The composer thus wrote three sound environments of eight minutes each, with punji, harp and bells pieces. The study was conducted with a group of premature infants who listened to the music, a control group of premature infants, and a control group of full-term newborns.
Researchers wanted to assess whether the brain development of premature infants who had listened to the music would be more similar to that of full-term babies. Scientists used functional MRI at rest on all three groups of children. Without music, premature babies generally had poorer functional connectivity between brain areas than full-term babies, confirming the negative effect of prematurity.

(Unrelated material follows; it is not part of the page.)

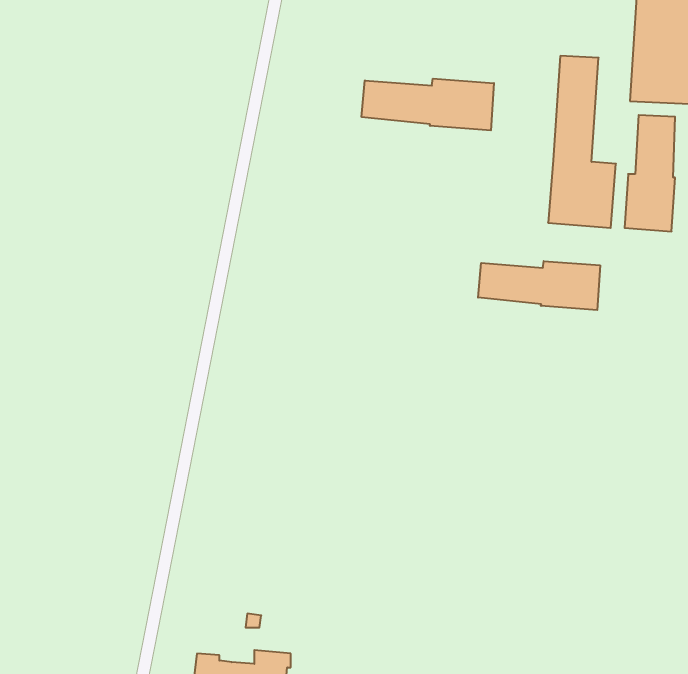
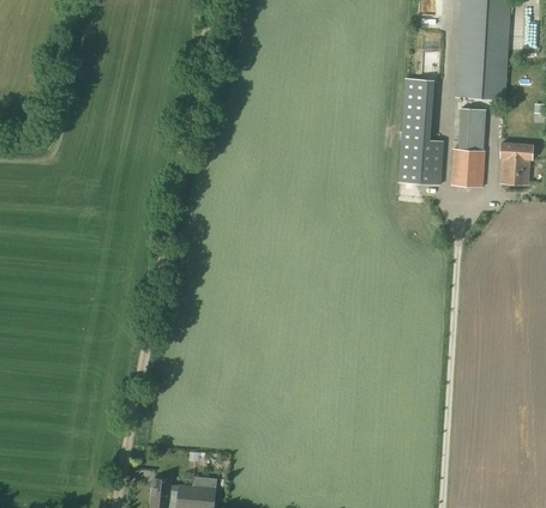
building: [362,79,494,130] -> none
building: [478,261,600,310] -> none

“The most affected network is the salience network which detects information and evaluates its relevance at a specific time, and then makes the link with the other brain networks that must act,” said Lordier. “This network is essential, both for learning and performing cognitive tasks as well as in social relationships or emotional management,” she said. The first children enrolled in the project are now 6 years old, at which age cognitive problems begin to be detectable.
Scientists will now meet again their young patients to conduct a full cognitive and socio-emotional assessment and observe whether the positive outcomes measured in their first weeks of life have been sustained.